Baca Juga: Heboh Bisnis PCR, Pemerintah Janji Evaluasi Harga secara Berkala

6. Anak buah bantah ada conflict of interest dalam keterlibatan Luhut di GSI

Cerita Lengkap Awal Mula Luhut Terlibat Urusan Tes PCR GSILayanan tes PCR di GSI Lab (instagram.com/gsilab.id)

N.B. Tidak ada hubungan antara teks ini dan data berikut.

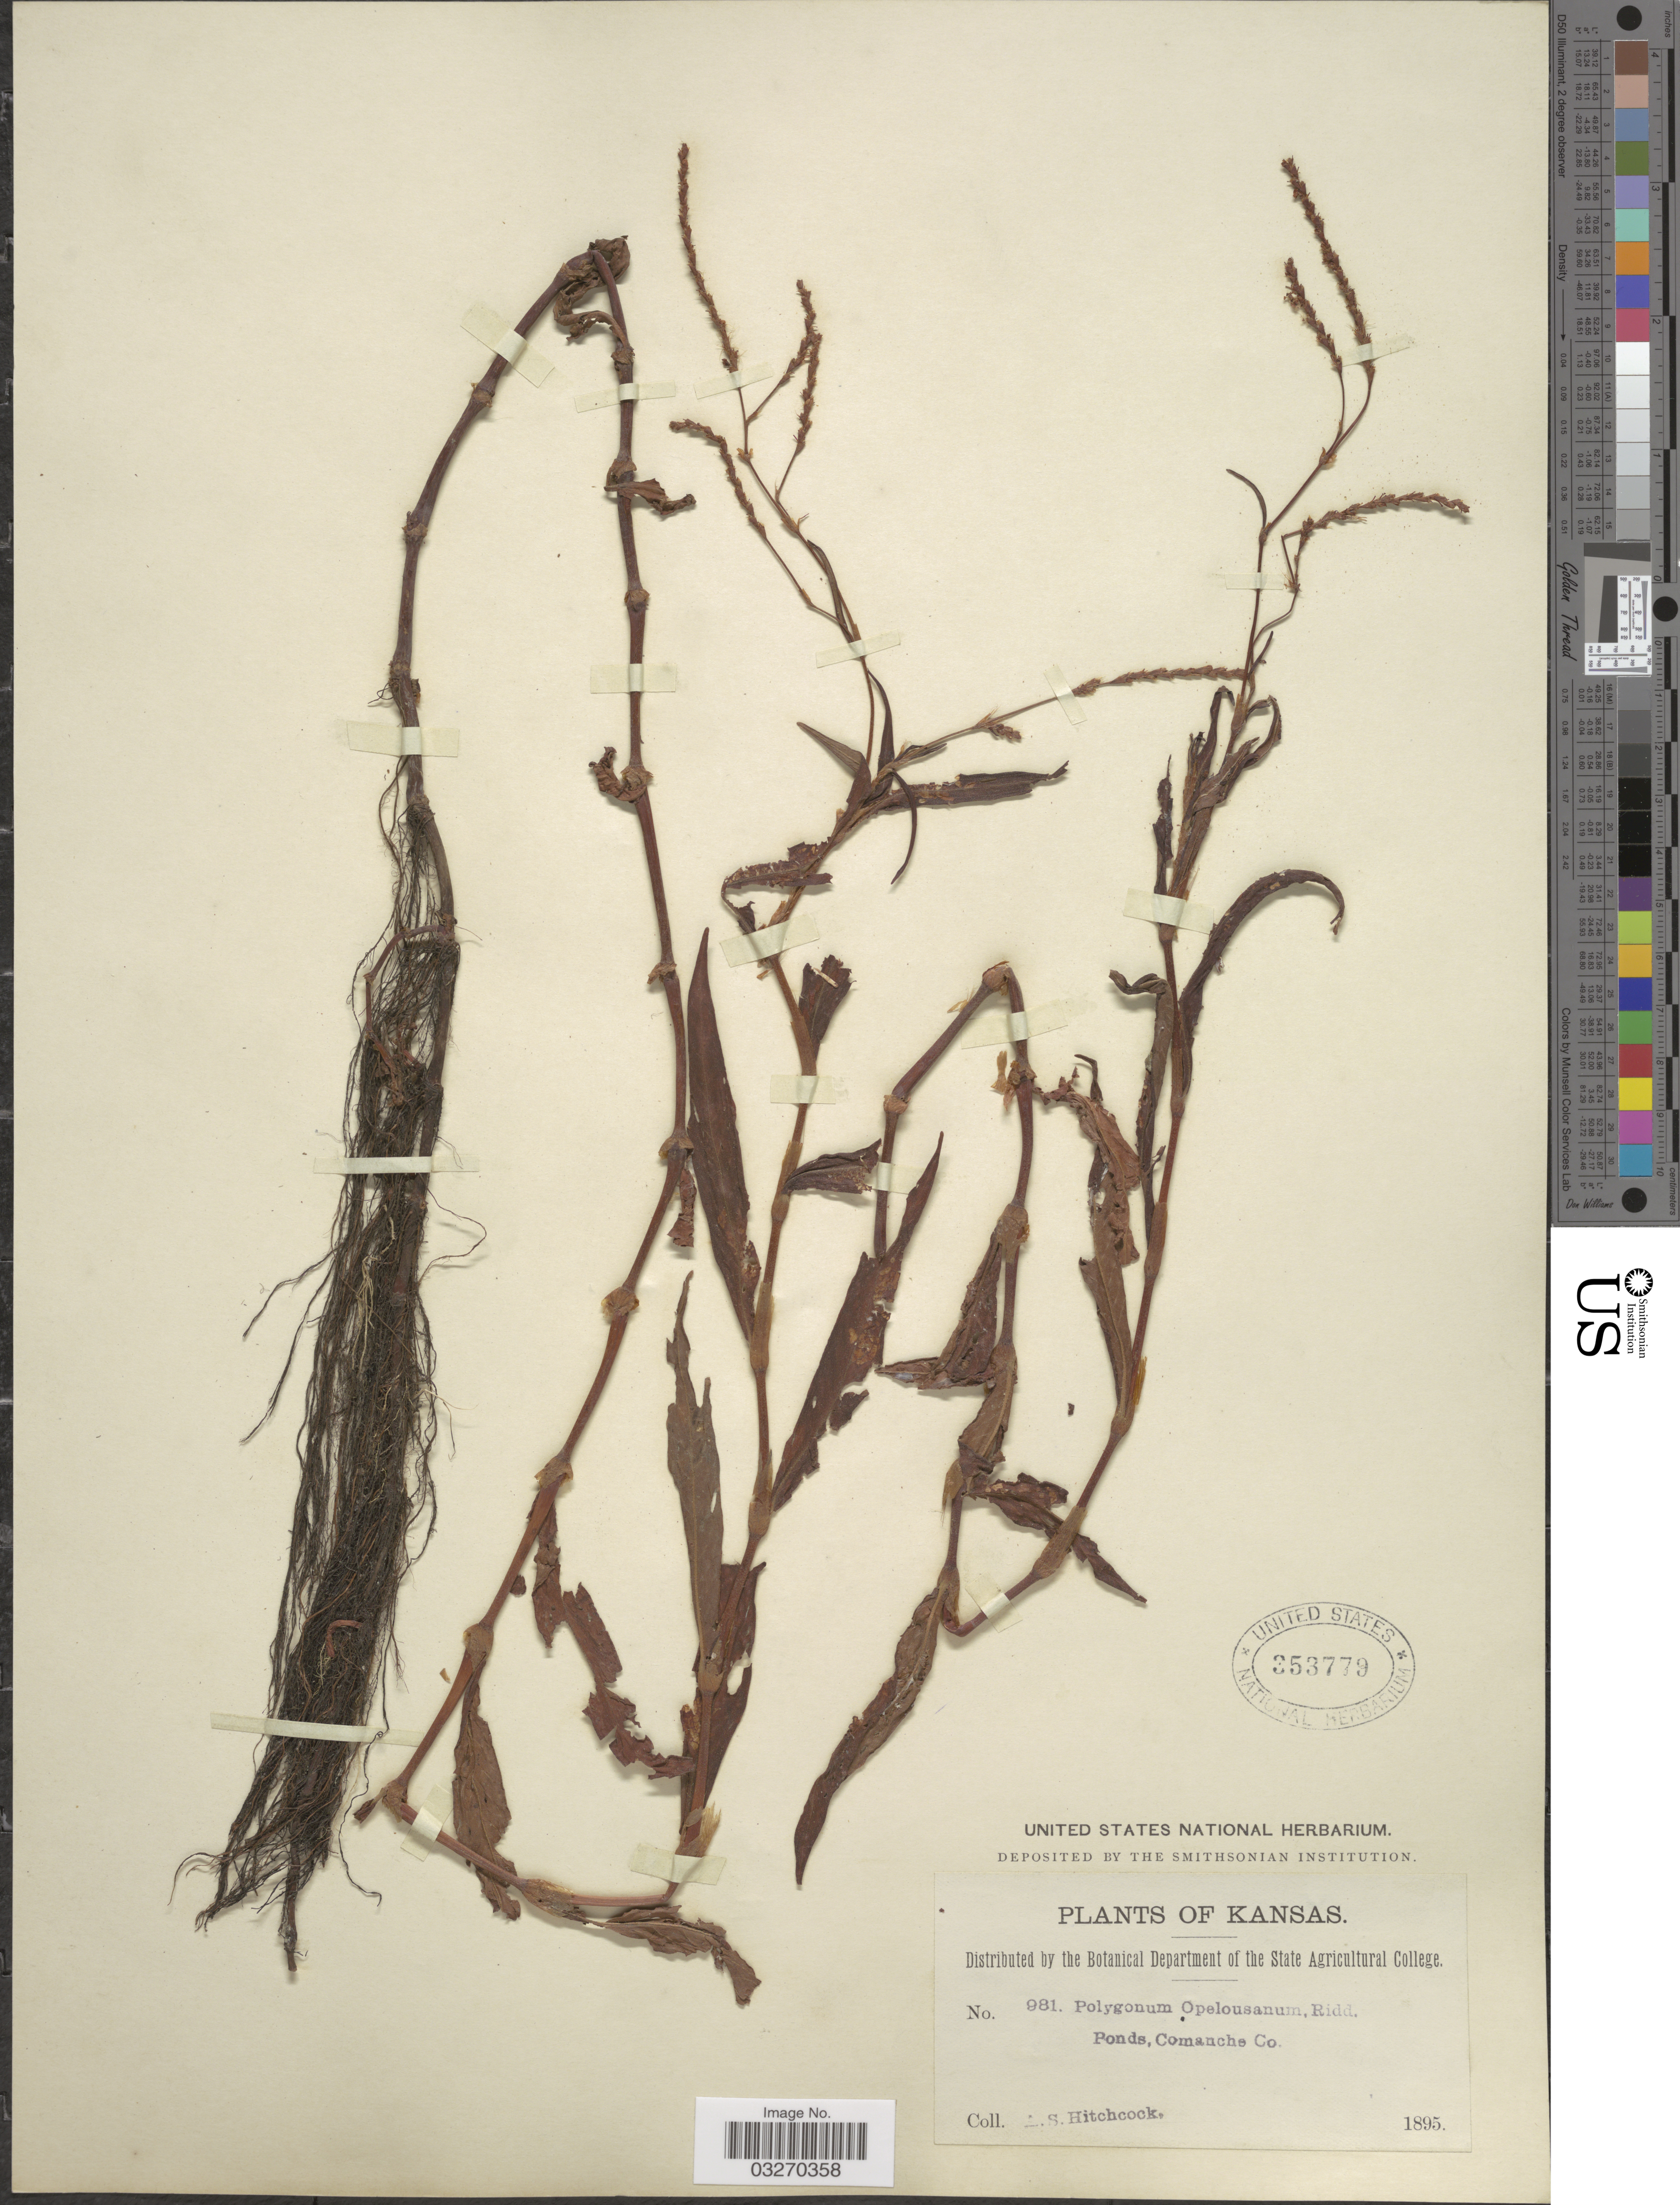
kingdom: Plantae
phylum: Tracheophyta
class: Magnoliopsida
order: Caryophyllales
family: Polygonaceae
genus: Persicaria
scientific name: Persicaria hydropiperoides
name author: (Michx.) Small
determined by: Atha, D. E.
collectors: A. S. Hitchcock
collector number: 981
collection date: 1895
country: United States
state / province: Kansas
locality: Comanche Co.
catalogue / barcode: US 353779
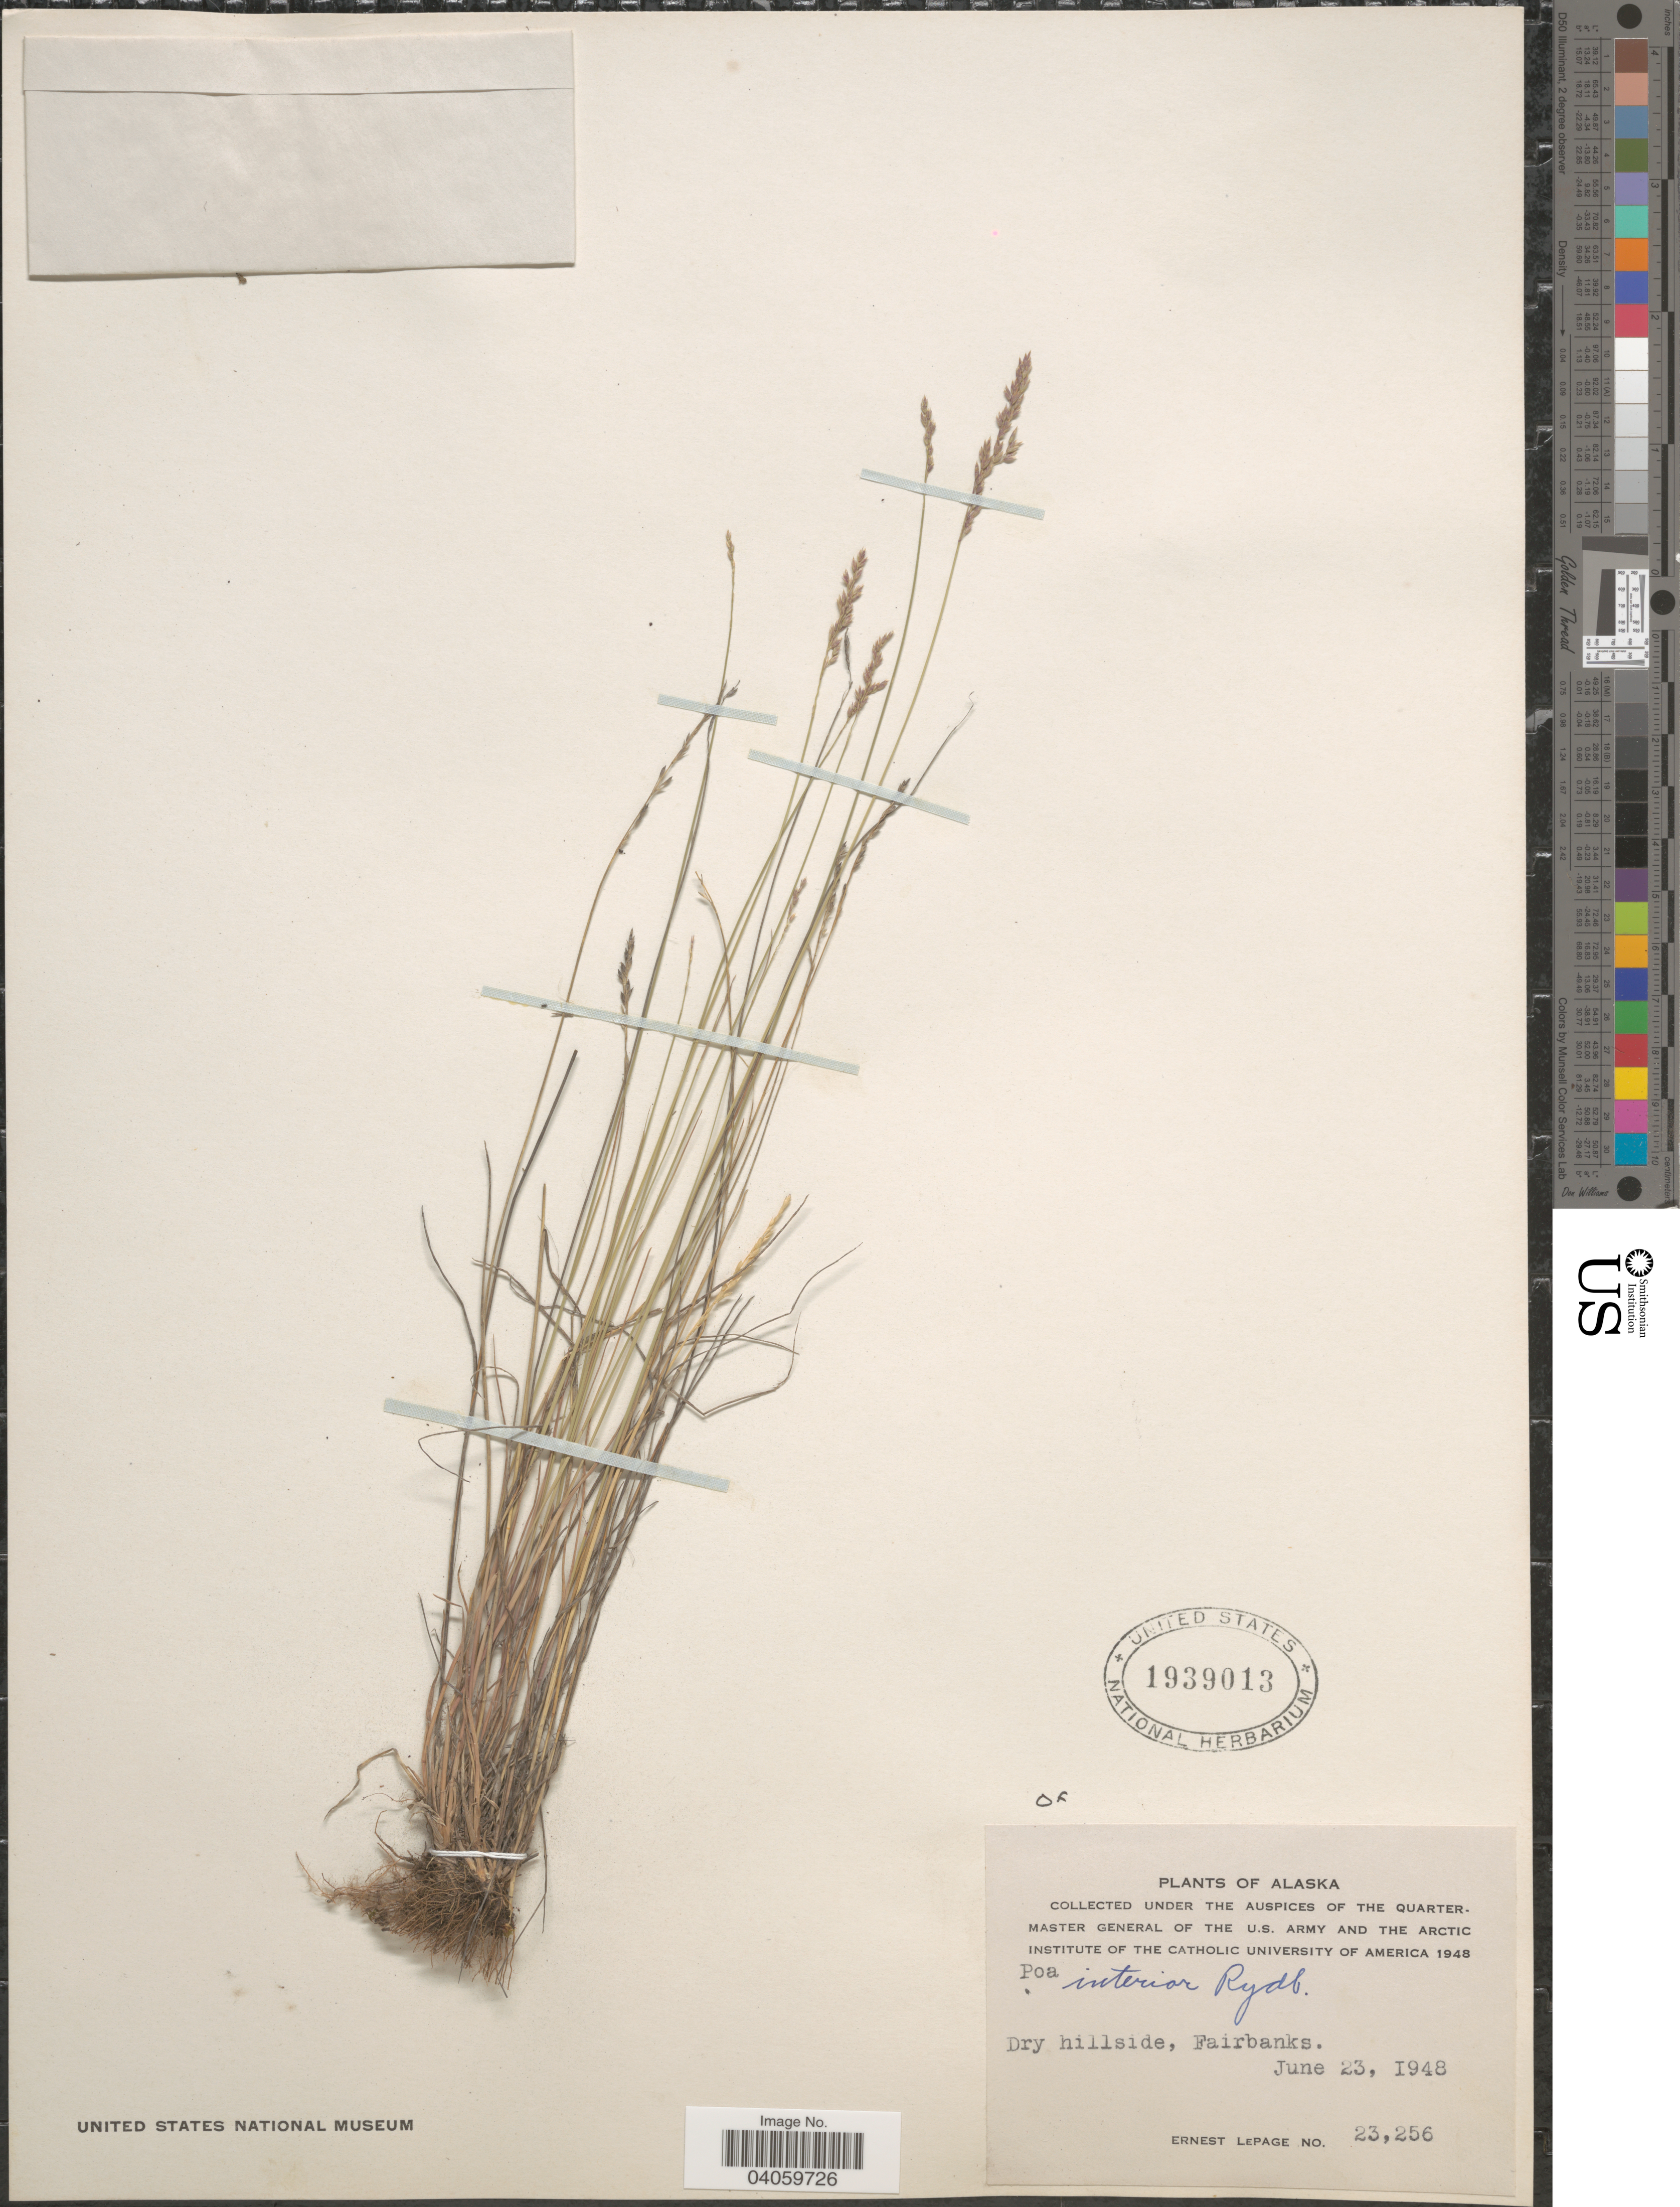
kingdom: Plantae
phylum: Tracheophyta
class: Liliopsida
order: Poales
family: Poaceae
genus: Poa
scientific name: Poa interior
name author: Rydb.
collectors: E. Lepage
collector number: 23256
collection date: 1948-06-23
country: United States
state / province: Alaska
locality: Dry hillside, Fairbanks.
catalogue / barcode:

Luhut sendiri menjabat sebagai Koordinator PPKM Jawa-Bali. Oleh sebab itu, Luhut punya andil dalam penetapan syarat perjalanan jarak jauh, seperti syarat PCR atau Antigen di seluruh moda transportasi.

Septian mengatakan posisi Luhut tersebut ternyata memicu penilaian conflict of interest. Namun, dia memastikan syarat perjalanan itu diputuskan sesuai analisis perkembangan mobilitas masyarakat, bukan demi menguntungkan bisnis PCR GSI.

"Kondisi pada saat GSI didirikan saat itu membutuhkan keputusan yang cepat terkait peningkatan kapasitas tes PCR ini. Kemudian, ketika Pak Luhut menjadi koordinator PPKM Jawa Bali, setiap keputusan yang diambil didasarkan kepada usulan kami atas analisis data dan situasi, sehingga kondisi CPVID-19 di Jawa-Bali bisa lebih baik," tutur Septian.

"Tidak ada sedikit pun keraguan dalam hati saya terkait hal ini. Tidak ada satupun keputusan yang diambil oleh Pak Luhut yang kami usulkan, karena mengedepankan kepentingan GSI, termasuk usulan mengenai PCR untuk penumpang pesawat," sambung dia.